There’s no denying that this year’s Asheville Film Festival was low-key and scaled back. There was no special guest, fewer narrative feature entries and at least one notable miscalculation. That said, the 2009 festival did have more than its share of high points—not the least of which was a very positive vibe from out-of-town filmmakers, who were in unusually high attendance this year.
This was, I believe, the first time that the winner of the award for Best Feature film was actually there to accept the award. And no, it wasn’t like filmmaker Becky Smith—whose 16 to Life snagged that accolade—just drove in from Hendersonville. No, indeed, she came all the way from California to attend the festival—and yes, that was without knowing that her film had taken the top prize. The even more positive thing about this is that she had a good time, meaning that she’ll have gone home with good things to say about the festival in general.
Equally gratifying was the full-scale invasion of what seemed like everyone involved in the production of another feature entry, Laid Off. These folks came in from New Jersey—and happily they took home the Audience Award. I don’t think they would have minded that much if they hadn’t won anything (though they certainly let out a whoop when they did). They were the pleasantest folks you could have hoped for—not even minding the fact that I’d found their film significantly flawed. Indeed, they spent some considerable time talking to me about how they might better their work. With any luck, I was of some small help to them. And if they read this, I was perfectly sincere that I’d be interested to see the next movie they make.
I wasn’t involved with the short films, student films or documentaries, and my schedule this weekend didn’t allow me to rectify this, but the judges who tackled the shorts and student films were very impressed with the overall quality of the work that had made it into the festival. This isn’t hard to believe. The one year I did help judge shorts, I was quite astonished by how good the films were. I understand the appeal for burgeoning filmmakers of making a feature they can call their own—something that advances in digital technology have made practical—but a lot can be learned from crafting a really fine short rather than an overreaching feature.
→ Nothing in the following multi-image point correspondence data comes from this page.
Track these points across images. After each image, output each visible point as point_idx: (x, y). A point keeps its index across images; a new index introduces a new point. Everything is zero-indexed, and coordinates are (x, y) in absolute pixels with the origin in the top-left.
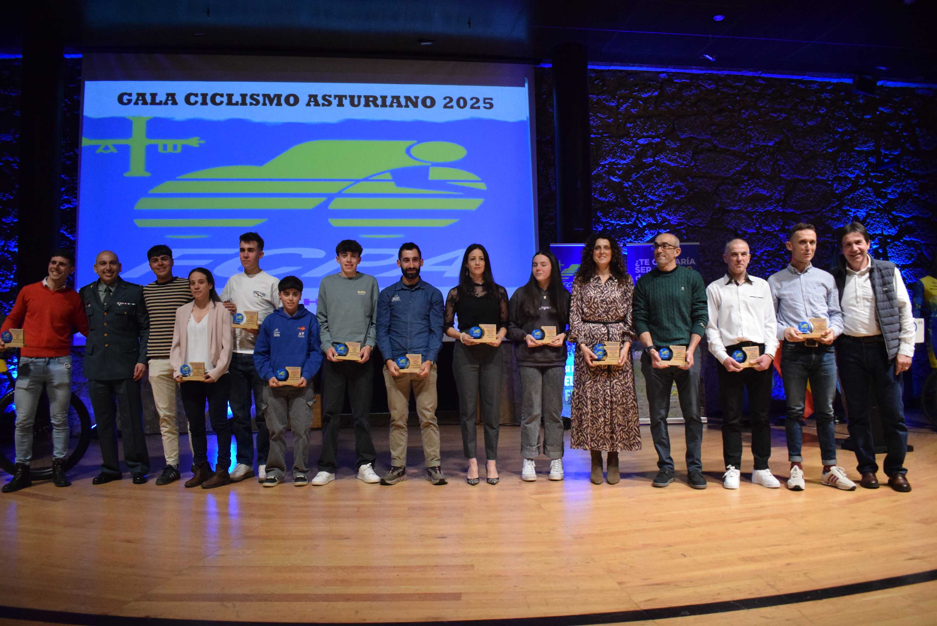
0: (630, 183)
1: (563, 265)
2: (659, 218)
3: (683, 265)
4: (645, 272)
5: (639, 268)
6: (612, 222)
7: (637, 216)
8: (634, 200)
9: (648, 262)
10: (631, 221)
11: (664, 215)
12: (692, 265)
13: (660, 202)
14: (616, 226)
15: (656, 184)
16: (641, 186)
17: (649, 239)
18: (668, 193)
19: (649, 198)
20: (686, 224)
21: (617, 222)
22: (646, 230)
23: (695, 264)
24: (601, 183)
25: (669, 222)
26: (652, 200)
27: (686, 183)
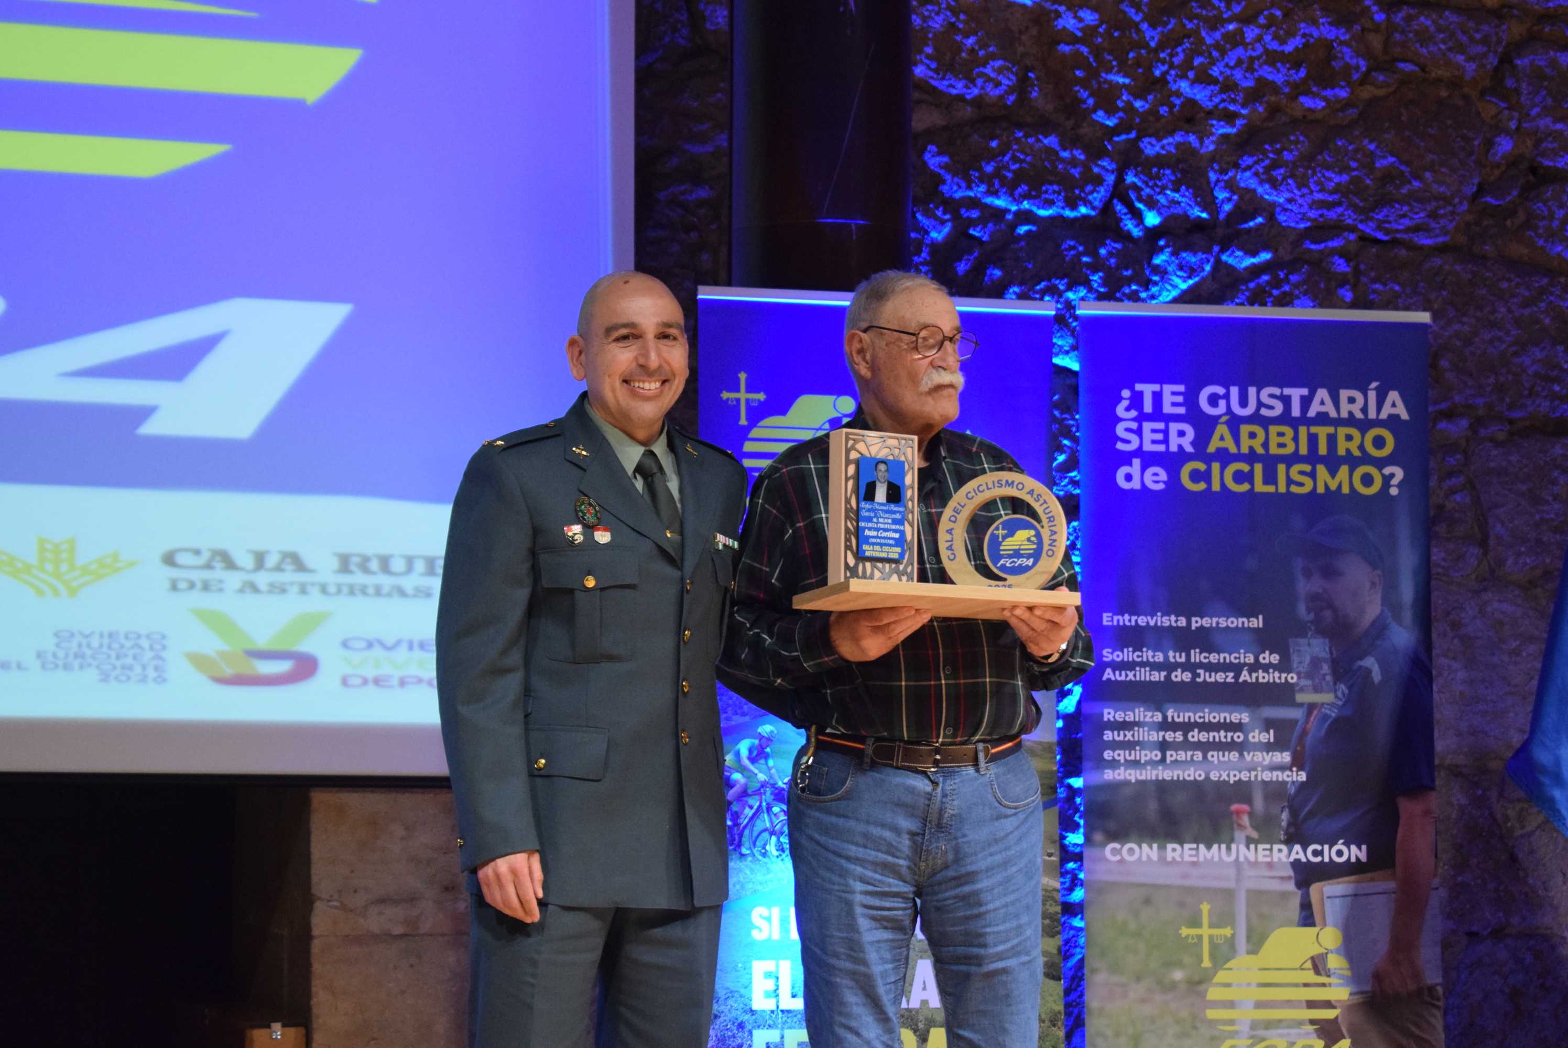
0: (1089, 17)
1: (761, 396)
2: (1221, 195)
3: (1351, 421)
4: (1161, 448)
5: (1134, 425)
6: (1000, 203)
7: (1120, 179)
8: (1107, 99)
9: (1180, 399)
10: (1087, 203)
11: (1246, 180)
12: (1393, 422)
13: (1230, 118)
14: (1013, 226)
15: (1214, 28)
16: (1138, 31)
17: (1175, 293)
18: (1267, 73)
19: (1178, 94)
20: (1352, 229)
21: (1018, 202)
22: (1161, 250)
23: (1405, 416)
24: (949, 8)
25: (1271, 217)
26: (1191, 103)
27: (1357, 28)
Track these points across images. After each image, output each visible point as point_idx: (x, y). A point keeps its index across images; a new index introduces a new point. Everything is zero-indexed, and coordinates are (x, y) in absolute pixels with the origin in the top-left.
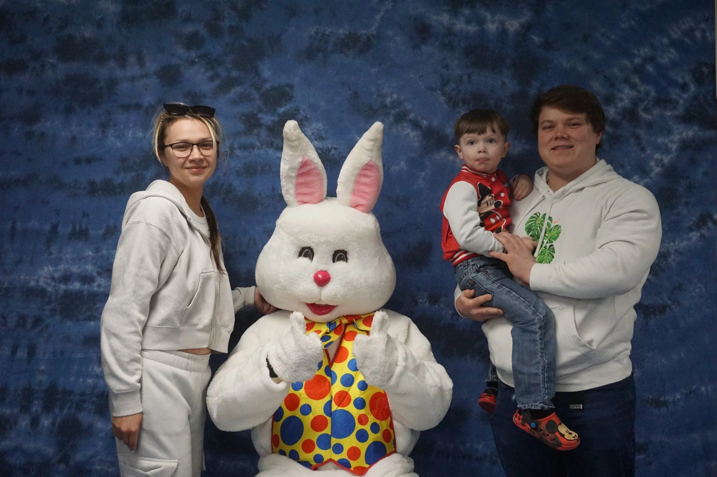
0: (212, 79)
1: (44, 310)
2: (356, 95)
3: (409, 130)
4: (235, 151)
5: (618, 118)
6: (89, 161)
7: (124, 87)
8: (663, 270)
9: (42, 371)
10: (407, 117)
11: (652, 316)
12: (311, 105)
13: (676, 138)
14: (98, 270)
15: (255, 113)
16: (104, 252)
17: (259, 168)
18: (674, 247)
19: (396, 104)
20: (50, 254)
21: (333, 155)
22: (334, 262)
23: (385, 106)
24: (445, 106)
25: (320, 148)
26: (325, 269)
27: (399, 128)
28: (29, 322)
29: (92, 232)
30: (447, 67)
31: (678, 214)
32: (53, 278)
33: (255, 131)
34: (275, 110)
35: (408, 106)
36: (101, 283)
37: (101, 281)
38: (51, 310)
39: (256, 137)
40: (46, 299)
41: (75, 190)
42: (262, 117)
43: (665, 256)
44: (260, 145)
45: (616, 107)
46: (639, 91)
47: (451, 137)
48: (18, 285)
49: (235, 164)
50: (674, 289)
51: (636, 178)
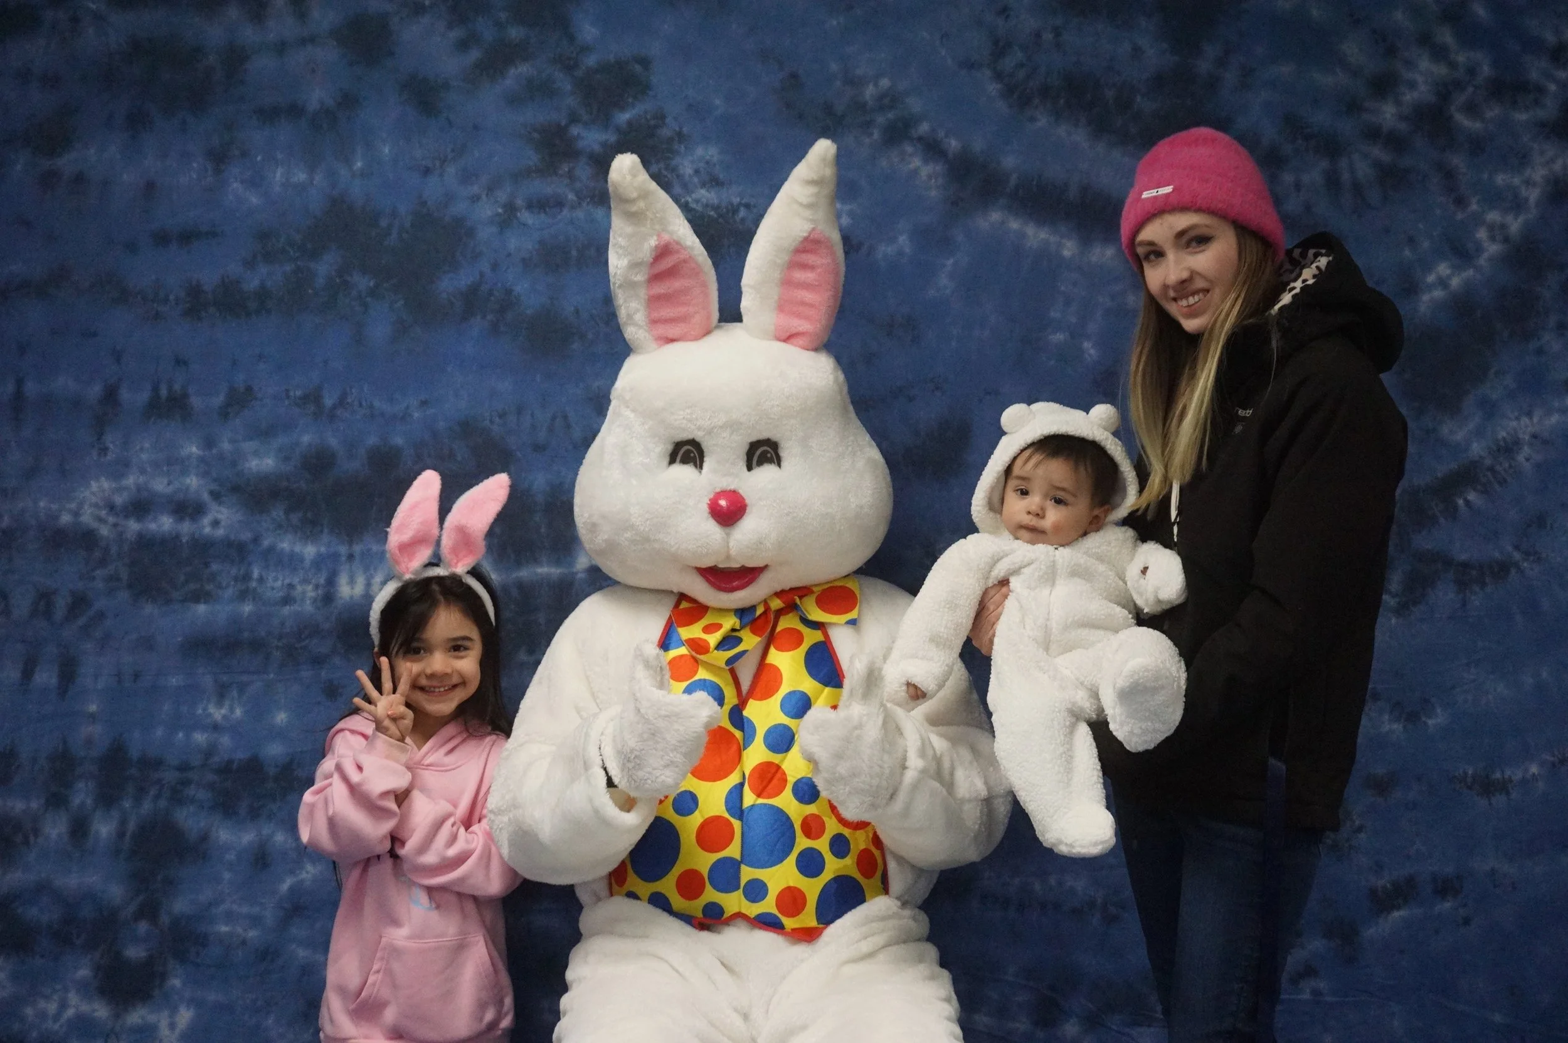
0: (463, 45)
1: (94, 578)
2: (794, 80)
3: (916, 162)
4: (519, 214)
5: (1403, 126)
6: (187, 237)
7: (262, 65)
8: (1503, 482)
9: (93, 717)
10: (914, 133)
11: (1476, 588)
12: (690, 105)
13: (1539, 174)
14: (212, 488)
15: (563, 123)
16: (226, 446)
17: (574, 253)
18: (1529, 429)
19: (889, 100)
20: (104, 450)
21: (743, 220)
22: (750, 468)
23: (861, 107)
24: (1001, 106)
25: (712, 206)
26: (732, 487)
27: (895, 157)
28: (61, 606)
29: (196, 402)
30: (1004, 11)
31: (1540, 352)
32: (112, 508)
33: (565, 168)
34: (609, 117)
35: (915, 105)
36: (220, 516)
37: (219, 512)
38: (109, 579)
39: (566, 181)
40: (97, 554)
41: (155, 305)
42: (579, 134)
43: (1509, 449)
44: (575, 198)
45: (1398, 103)
46: (1453, 65)
47: (1015, 176)
48: (33, 522)
49: (518, 243)
50: (1529, 526)
51: (1443, 269)
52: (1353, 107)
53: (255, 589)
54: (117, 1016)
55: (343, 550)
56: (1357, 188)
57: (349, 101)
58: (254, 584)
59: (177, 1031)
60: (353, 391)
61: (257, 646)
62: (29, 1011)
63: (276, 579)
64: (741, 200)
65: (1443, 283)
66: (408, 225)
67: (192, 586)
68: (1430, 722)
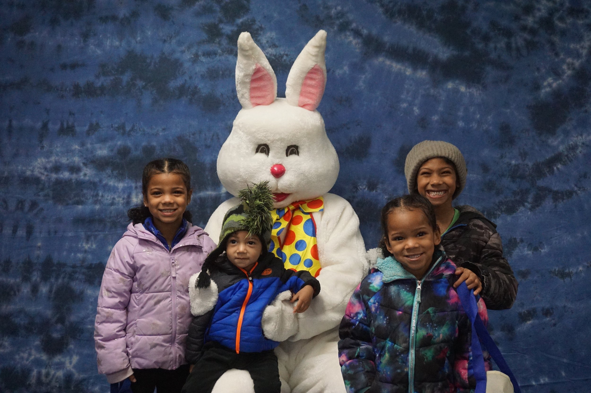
1: (39, 196)
2: (304, 7)
3: (351, 38)
4: (200, 58)
5: (536, 26)
6: (74, 66)
7: (102, 1)
9: (39, 247)
10: (350, 27)
11: (561, 201)
12: (265, 17)
13: (587, 44)
14: (84, 161)
15: (216, 23)
16: (89, 146)
17: (221, 72)
18: (581, 141)
19: (341, 15)
20: (43, 147)
21: (285, 60)
22: (287, 156)
23: (330, 17)
24: (383, 17)
25: (273, 55)
26: (280, 163)
27: (343, 37)
28: (27, 206)
29: (78, 129)
31: (586, 111)
32: (46, 169)
33: (217, 40)
34: (234, 21)
35: (351, 17)
36: (87, 172)
37: (87, 171)
38: (45, 196)
39: (218, 45)
40: (40, 186)
41: (62, 92)
42: (222, 27)
43: (573, 148)
44: (221, 52)
45: (534, 16)
46: (555, 3)
47: (388, 44)
48: (16, 174)
49: (199, 69)
50: (581, 177)
51: (550, 80)
52: (517, 18)
53: (100, 200)
54: (50, 359)
55: (133, 185)
56: (518, 49)
57: (135, 14)
58: (100, 198)
59: (72, 365)
60: (137, 125)
61: (101, 221)
62: (17, 357)
63: (108, 196)
64: (284, 53)
65: (550, 85)
66: (157, 61)
67: (77, 199)
68: (542, 251)
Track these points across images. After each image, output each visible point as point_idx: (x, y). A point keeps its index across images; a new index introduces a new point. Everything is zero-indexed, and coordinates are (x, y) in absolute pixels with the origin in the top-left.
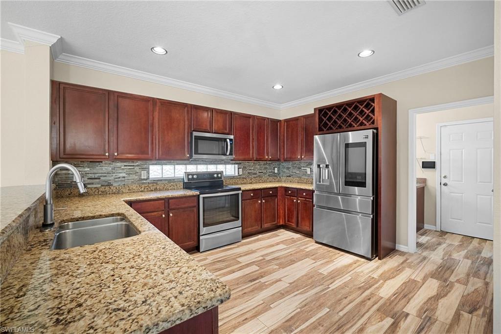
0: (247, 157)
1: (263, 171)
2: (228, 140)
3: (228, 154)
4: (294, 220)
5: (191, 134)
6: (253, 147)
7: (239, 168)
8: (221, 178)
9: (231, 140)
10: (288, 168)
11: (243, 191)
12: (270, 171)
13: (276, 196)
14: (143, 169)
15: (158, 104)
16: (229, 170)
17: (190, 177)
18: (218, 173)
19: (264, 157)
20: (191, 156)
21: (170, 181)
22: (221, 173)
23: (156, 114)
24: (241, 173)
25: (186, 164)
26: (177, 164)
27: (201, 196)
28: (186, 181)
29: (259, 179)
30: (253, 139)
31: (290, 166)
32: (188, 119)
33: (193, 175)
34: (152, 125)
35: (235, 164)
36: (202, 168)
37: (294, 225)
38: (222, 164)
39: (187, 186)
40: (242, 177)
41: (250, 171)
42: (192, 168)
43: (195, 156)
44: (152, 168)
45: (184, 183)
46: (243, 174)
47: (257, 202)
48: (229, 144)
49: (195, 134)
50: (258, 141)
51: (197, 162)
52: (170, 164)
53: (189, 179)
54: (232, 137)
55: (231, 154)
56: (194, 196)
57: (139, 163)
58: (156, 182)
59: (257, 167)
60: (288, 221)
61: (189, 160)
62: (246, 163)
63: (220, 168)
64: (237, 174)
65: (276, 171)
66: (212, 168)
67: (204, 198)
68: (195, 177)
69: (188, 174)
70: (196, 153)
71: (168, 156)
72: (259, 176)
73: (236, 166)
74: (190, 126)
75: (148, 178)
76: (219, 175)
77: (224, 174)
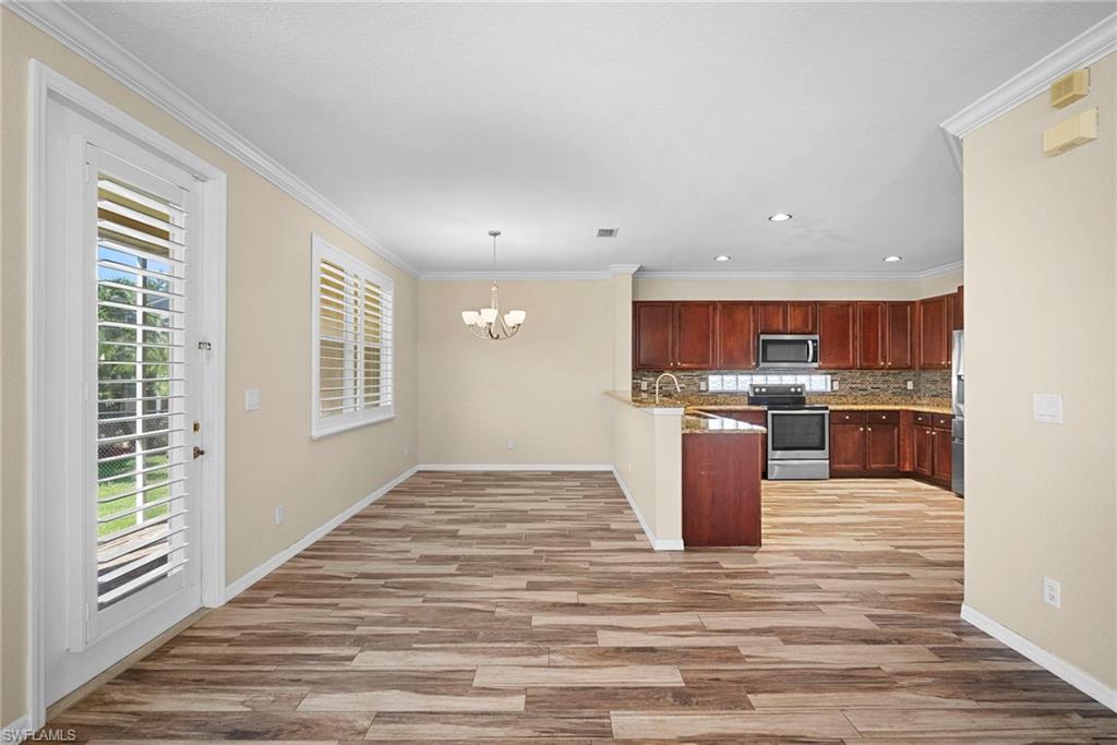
0: (843, 364)
1: (881, 386)
2: (810, 342)
3: (810, 360)
4: (928, 464)
5: (759, 337)
6: (854, 349)
7: (832, 381)
8: (801, 393)
9: (814, 341)
10: (934, 382)
11: (831, 411)
12: (897, 386)
13: (898, 425)
14: (702, 379)
15: (719, 307)
16: (816, 383)
17: (757, 390)
18: (796, 387)
19: (878, 364)
20: (758, 365)
21: (731, 394)
22: (802, 386)
23: (718, 318)
24: (836, 388)
25: (751, 374)
26: (741, 374)
27: (770, 412)
28: (752, 395)
29: (873, 396)
30: (854, 337)
31: (938, 379)
32: (754, 320)
33: (760, 388)
34: (713, 331)
35: (826, 374)
36: (774, 380)
37: (927, 471)
38: (804, 374)
39: (753, 401)
40: (838, 393)
41: (854, 386)
42: (759, 380)
43: (762, 365)
44: (712, 378)
45: (749, 398)
46: (840, 389)
47: (858, 429)
48: (811, 347)
49: (762, 337)
50: (865, 340)
51: (765, 372)
52: (732, 373)
53: (755, 393)
54: (817, 337)
55: (814, 360)
56: (760, 411)
57: (698, 373)
58: (715, 394)
59: (869, 380)
60: (919, 465)
61: (755, 370)
62: (847, 373)
63: (802, 379)
64: (829, 389)
65: (910, 385)
66: (788, 380)
67: (773, 415)
68: (763, 390)
69: (753, 387)
70: (764, 360)
71: (731, 365)
72: (873, 394)
73: (829, 377)
74: (756, 328)
75: (707, 390)
76: (799, 390)
77: (807, 388)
The opening night film, An Education, was a genuine delight. Unfortunately, it was rather overpriced for most people, since the ticket included the opening-night party. That was definitely too bad. All the hype about the film’s young star, Carey Mulligan, having the kind of star quality associated with the young Audrey Hepburn turns out to be quite true. Think of the film as a kind of sexualized Roman Holiday and you’ll fully understand the comparison. Fortunately, for those who missed it at the festival, it opens this Friday at the Fine Arts (and you can read a more detailed review of it in this week’s Xpress).
Of course, much of the excitement this year centered around the closing-night film, Precious, given the Oscar buzz it has generated. Following its unprecedented box office in limited release the week before, it had sold out by last Wednesday, but the festival booker, Greg Gardner, managed to get a second screening slotted—and that sold out, too. For those who missed it and would like to see it at the theater, I expect the film will open locally within the next week or so. So did Precious live up to its promise? In the main, I’m going to say that, yes, it did—though I don’t think I’m quite as keen on it as a great many people seem to be. It’s certainly a well-made, beautifully acted film of no little power, even if some of that power starts to feel a little trumped-up at times. The performances are stunning—and anyone who sat through Glitter (that’s maybe 20 people) will be stunned to discover that Mariah Carrey actually can act.
Praise to one side—and Precious certainly deserves it—it just didn’t have the ability to transport the crowds the way last year’s closing film, Danny Boyle’s Slumdog Millionaire, did. Precious drew solid, enthusiastic applause, but nothing like the two ovations Slumdog received—nor did it leave you breathlessly excited when you exited the theater (at least, it didn’t leave me feeling that way). But, as I’ve noted before, Slumdog Millionaire isn’t the kind of film you encounter more than every few years—and it’s no disgrace not to match it. And anyway, the two films—and their aims—are so different that it makes actual comparison impossible.
Overall, the festival was a wholly pleasant event. I do regret the pricing of the opening-night film, and I do hope that we can get back to having a guest next year. And good as the entry features mostly were, I definitely want to see a return to the aggressive approach of acquiring films that have played well at other festivals. That was a process that proved very successful the past couple of years here in Asheville in terms of getting a larger body of worthwhile feature entries.
On another positive note, the amount of time and attention given over to local filmmakers this year was a very good move. After all, supporting the art of film in your own backyard can only be a good thing for any film festival. We’re just lucky enough to have a good bit of local filmmaking going on.
So where does all this leave us? This year’s festival wasn’t an unqualified success, but I would call it a success—certainly it was judging by the reaction of those who attended it.